Mirar von Phlox aus der Mirage von Sarafan

Was für ein Frust! Zwei Tage vor dem Hengstvorauswahltermin zeigte sich bei Schmali und Turbo je eine leichte Schnoddernase und es kam wie es kommen musste: Am Dienstag Morgen begrüßten uns – trotz direkter Medikation am Montag – zwei verrotzte vor sich hin kötzelnde Jungs. Alles hin, die Vorauswahl geplatzt!

Zweieinhalb Monate haben wir die Jungs gearbeitet – für diesen einen Tag. Alles Essig! Es ist schon manchmal zum heulen…

Gott sei Dank, haben wir von Beginn an aus unserem Herzen keine Mördergrube gemacht. Die Vorbereitung lief für unsere zwei Kerls so kind- und artgerecht wie möglich. Bis zum letzten Tag waren Sie täglich gemeinsam auf Paddock und Weide, erst am Montag kam der Beschlag drauf und wir haben sie voneinander getrennt. Kein Boxenknast für die beiden! Fünf mal die Woche haben wir trainiert – Freilaufen, Longenarbeit und Freispringen im Wechsel. Sie haben sich toll entwickelt, haben willig gearbeitet, waren mit sich und ihrer Umwelt zufrieden und wir haben uns wirklich darauf gefreut, sie zu zeigen.
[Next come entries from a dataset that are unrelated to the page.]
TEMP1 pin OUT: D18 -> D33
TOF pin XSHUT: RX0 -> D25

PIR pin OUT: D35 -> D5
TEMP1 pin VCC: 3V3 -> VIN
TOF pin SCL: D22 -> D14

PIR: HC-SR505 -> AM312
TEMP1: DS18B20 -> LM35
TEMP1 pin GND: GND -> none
Ob sie ein Ticket nach Neumünster gelöst hätten? Wer weiß es – aber letztlich ging es darum ja auch nicht nur. Es ging eben auch darum, zu zeigen, was man in seiner Zucht so zu Stande bringt. Wir schreiben uns die Vielseitigkeit und das Springen auf die Fahne – man muss auch zeigen wollen, dass diese Ziele erreicht werden! Wir finden man darf eben auch stolz darauf sein, wenn man Pferde mit korrektem Fundament, guter Arbeitseinstellungen und  jeweils einem oder zwei ganz besonderen eigenen Highlights hat. Das perfekte Pferd – also sprich sieben mal die „10“ – wird es vermutlich eh nie geben.

Aber alles Jammern bringt nichts – Wir fühlen uns den definierten ethischen Grundsätzen des Pferdefreundes verpflichtet, von denen hier in diesem Zusammenhang einmal zwei herauszustellen sind:

2. Die Haltung des Pferdes muss seinen natürlichen Bedürfnissen angepasst sein. 
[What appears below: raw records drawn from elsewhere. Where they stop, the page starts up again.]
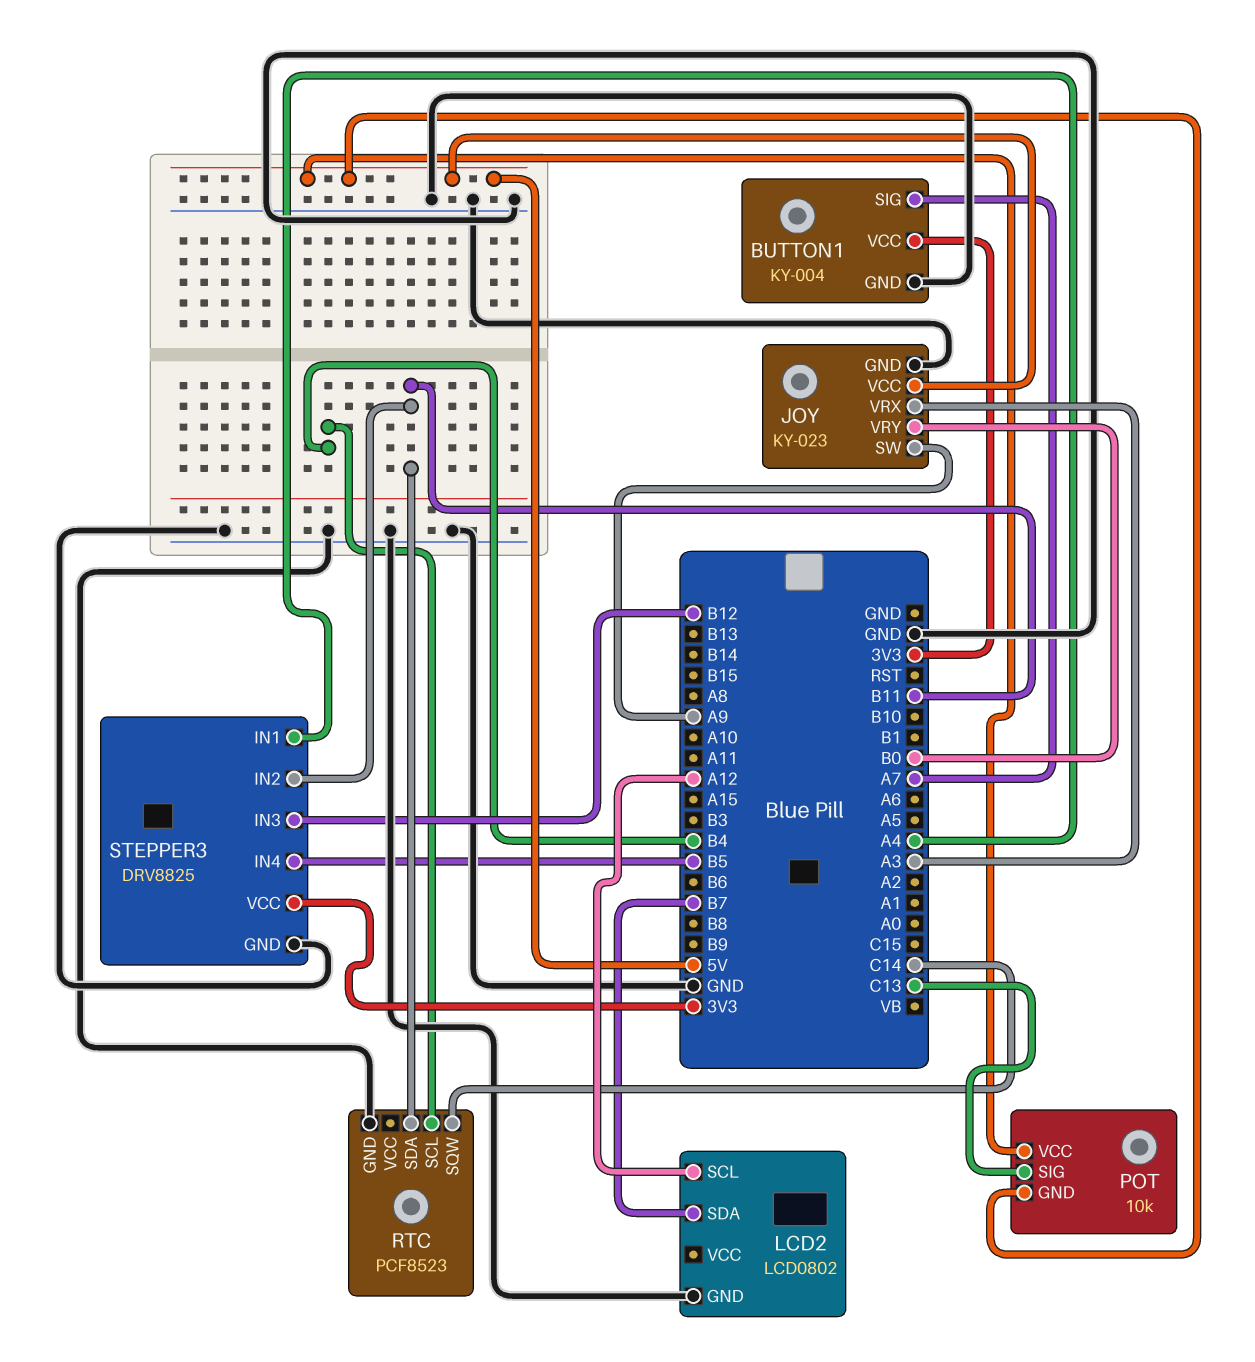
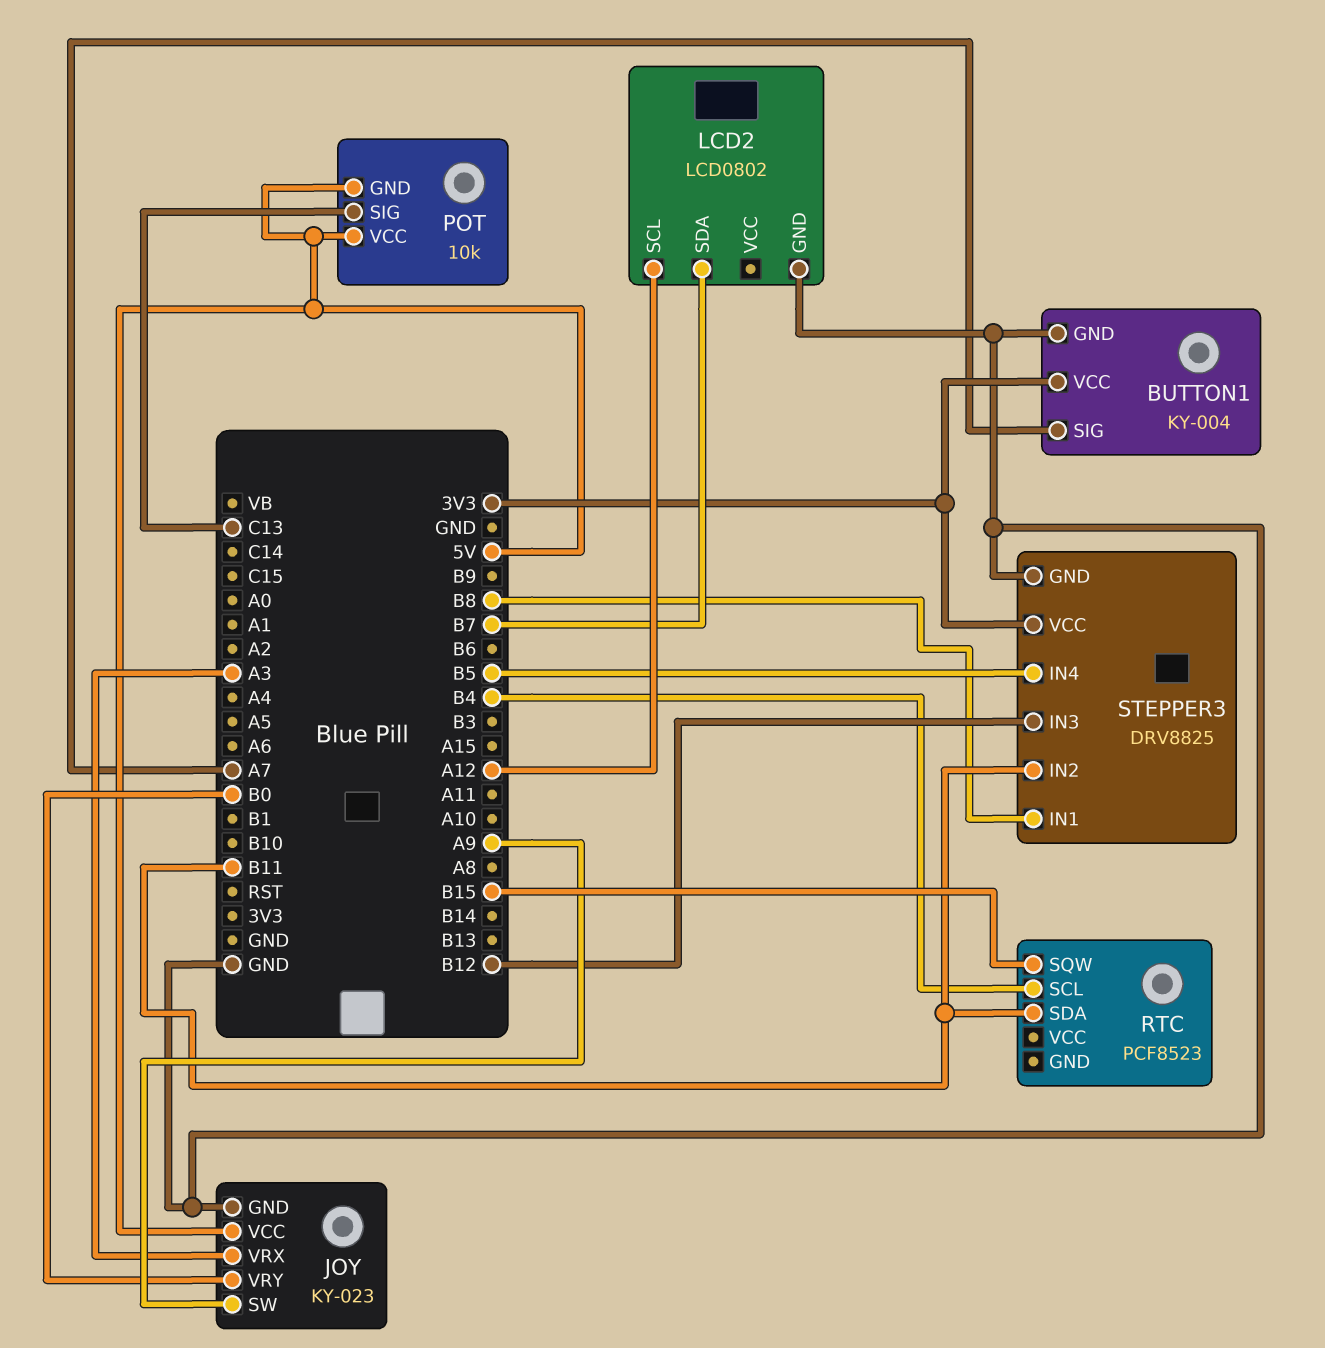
RTC pin GND: GND -> none
RTC pin SQW: C14 -> B15
STEPPER3 pin IN1: A4 -> B8

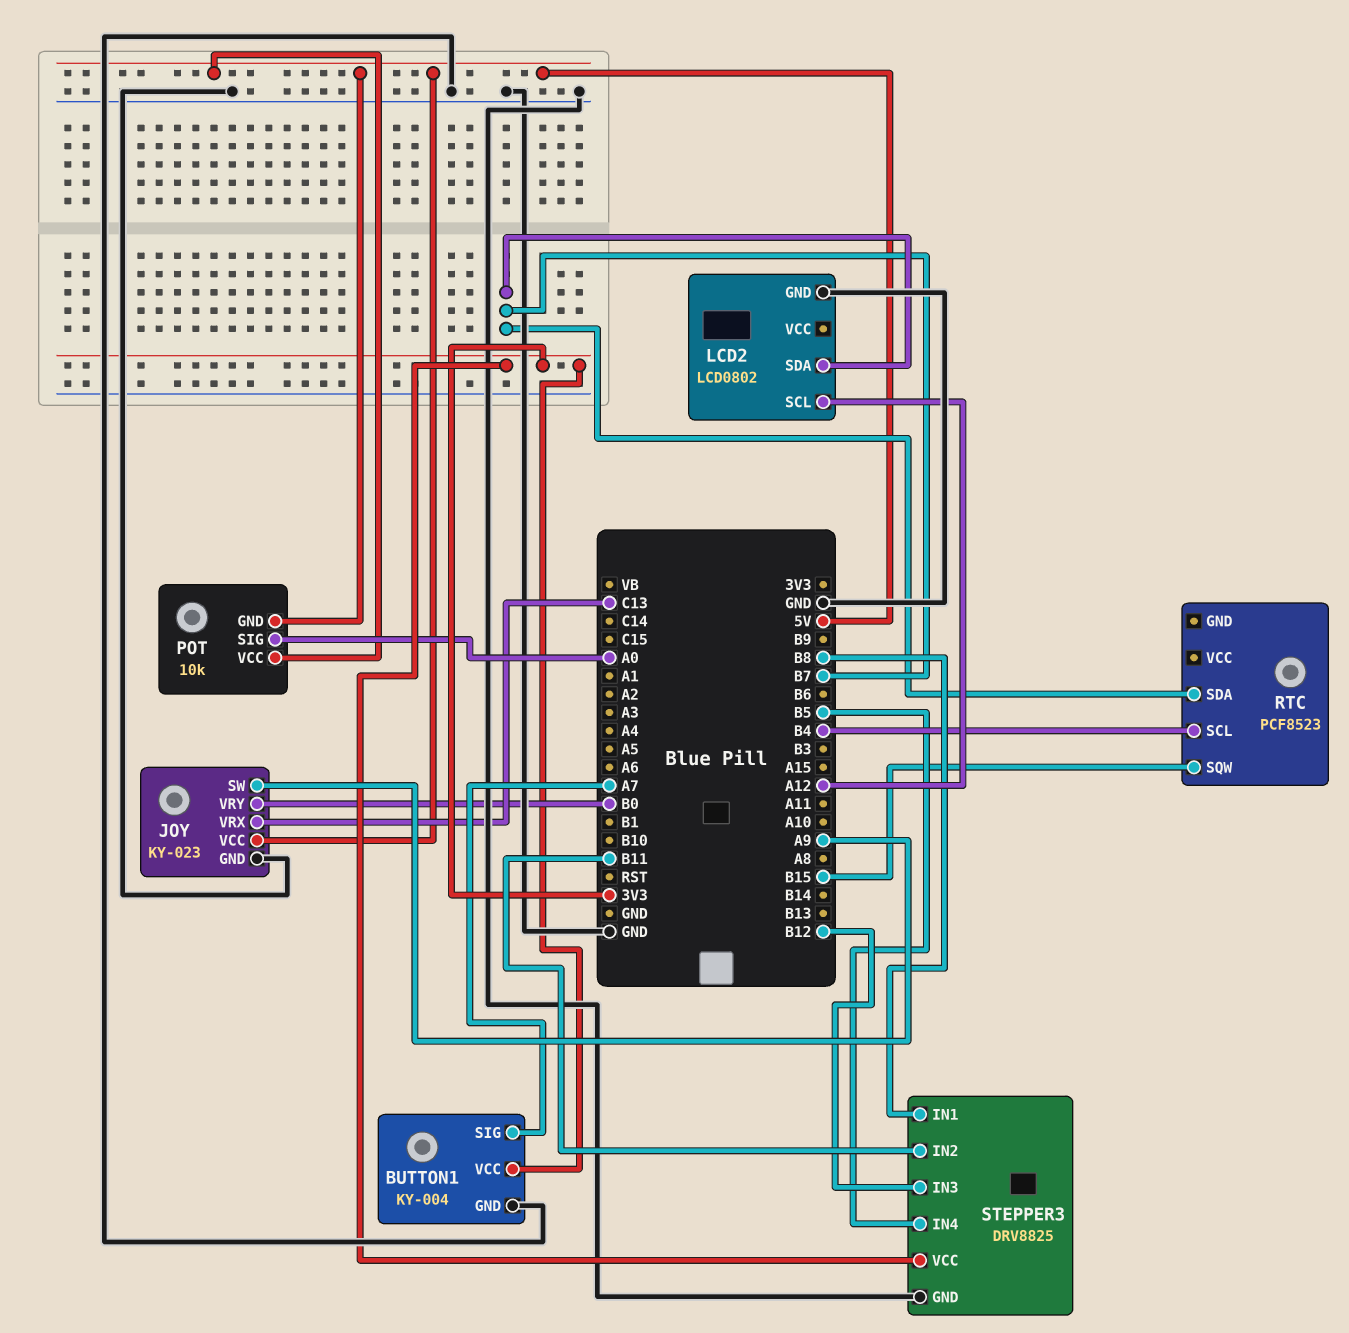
JOY pin VRX: A3 -> C13
POT pin SIG: C13 -> A0
RTC pin SDA: B11 -> B7

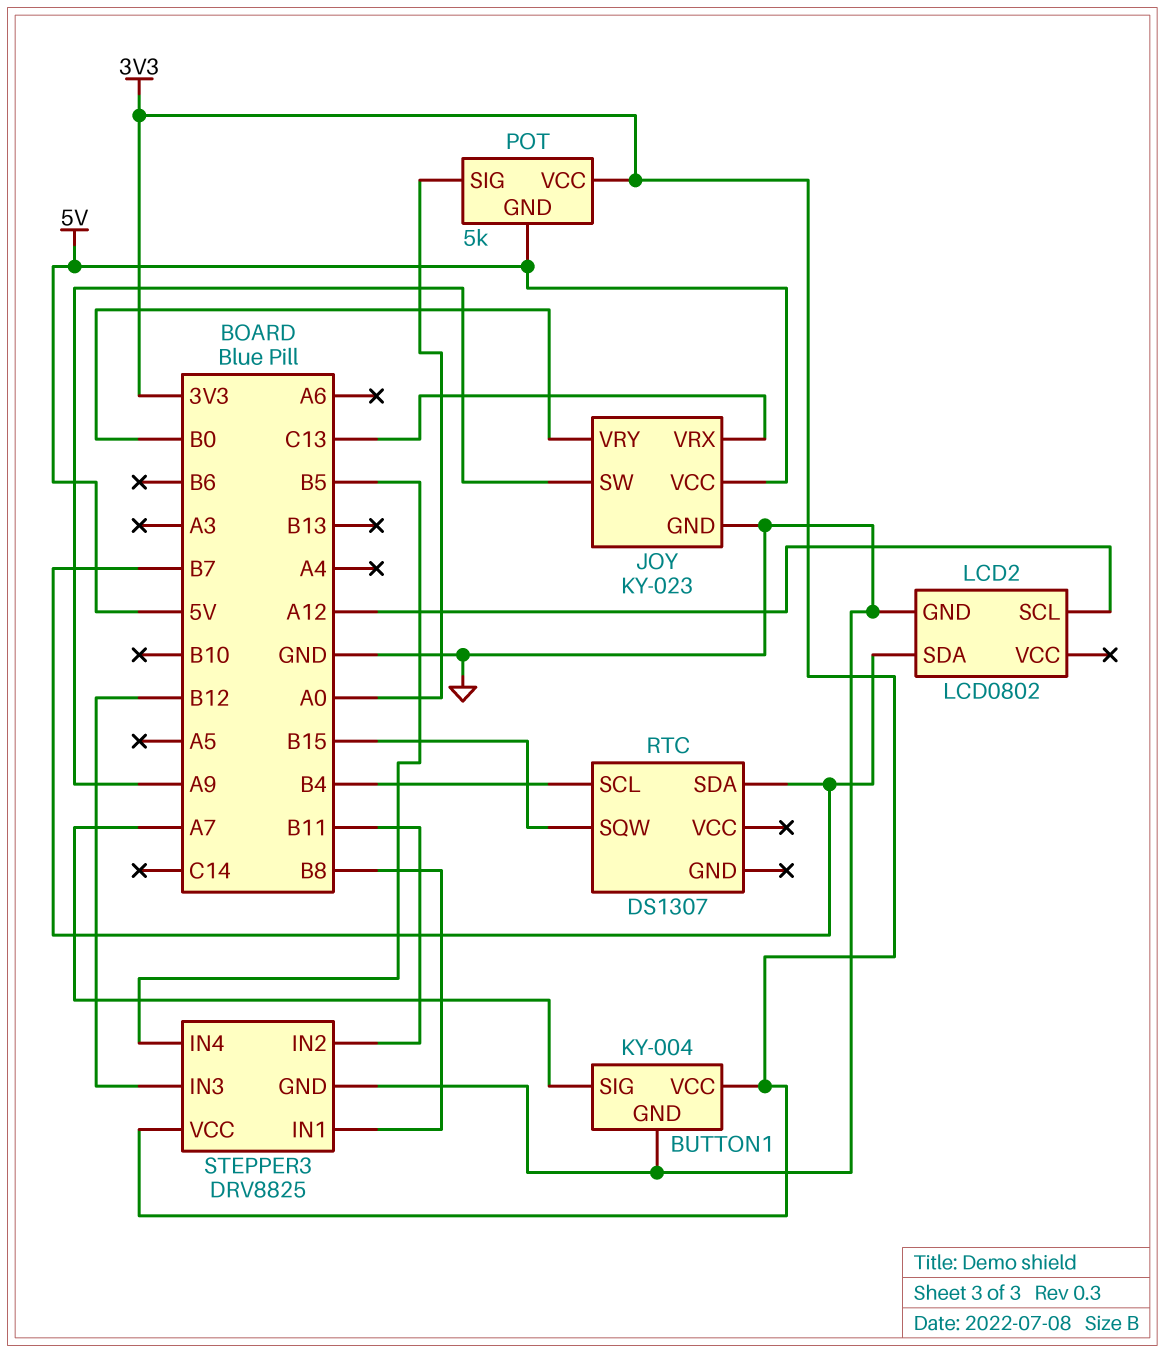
POT: 10k -> 5k
POT pin VCC: 5V -> 3V3
RTC: PCF8523 -> DS1307

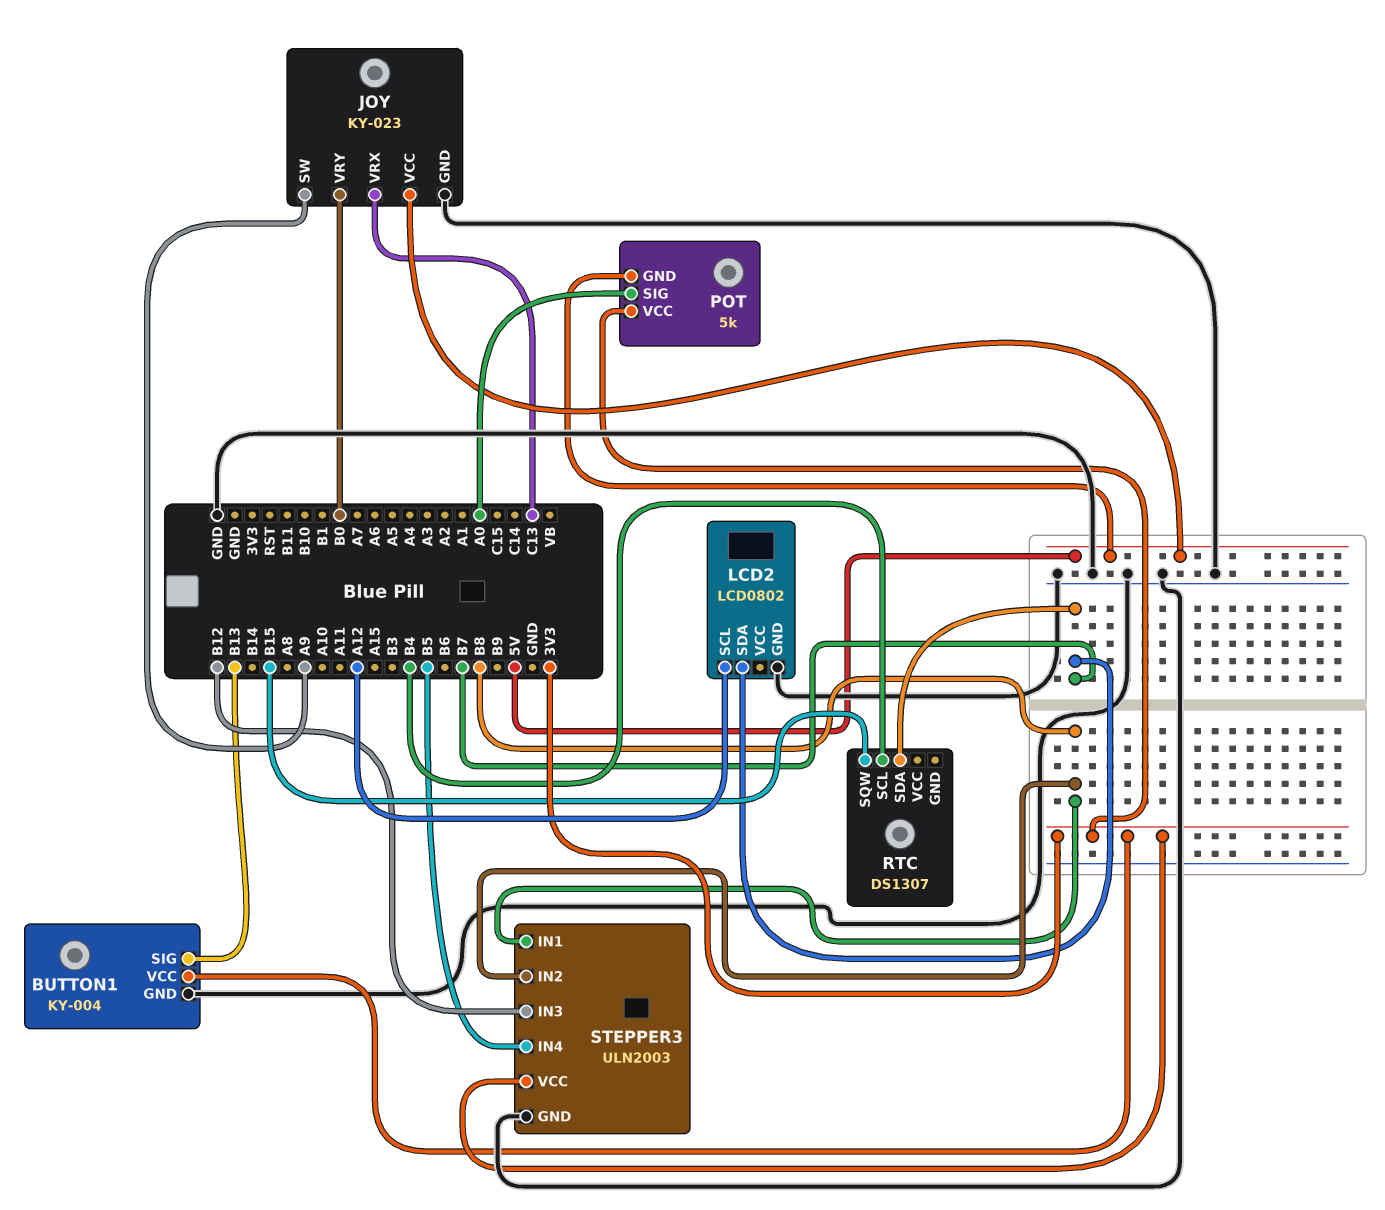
BUTTON1 pin SIG: A7 -> B13
STEPPER3: DRV8825 -> ULN2003
STEPPER3 pin IN2: B11 -> B8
– Dies ist uns gelungen, trotz Vorbereitung für die Hengstvorauswahl!

3. Der physischen wie psychischen Gesundheit des Pferdes ist unabhängig von seiner Nutzung oberste Bedeutung einzuräumen.

– Und dies war nun die Verpflichtung, so deprimierend die  Situation auch gewesen sein mag!

Wie es weiter geht? – Nun müssen die Jungs erstmal gesund werden. Dann dürfen sie noch mal komplett auf die Weide. Turbo wird bald die Reise in seine neue Heimat antreten und ob unser Schmali als Hengst oder als Wallach in den Winter geht, ist bislang noch offen. Klar, die Gene die er führt sind selten geworden in unserer Population, aber vielleicht ist seine Zukunft als Wallach auch glücklicher … man wird sehen.

Ein kleines Video von Schmali haben wir trotzdem mal gedreht:

2 Gedanken zu „Hengstvorauswahl mit x – „Dat war nix!“

  1. Oh, wie frustrierend! Ich kann euch so gut verstehen!

    Schmali trägt seinen Spitznamen allerdings sehr zu Recht – aber Springen kann der Bengel prima. Ich wünsch euch weiterhin viel Spaß an ihm!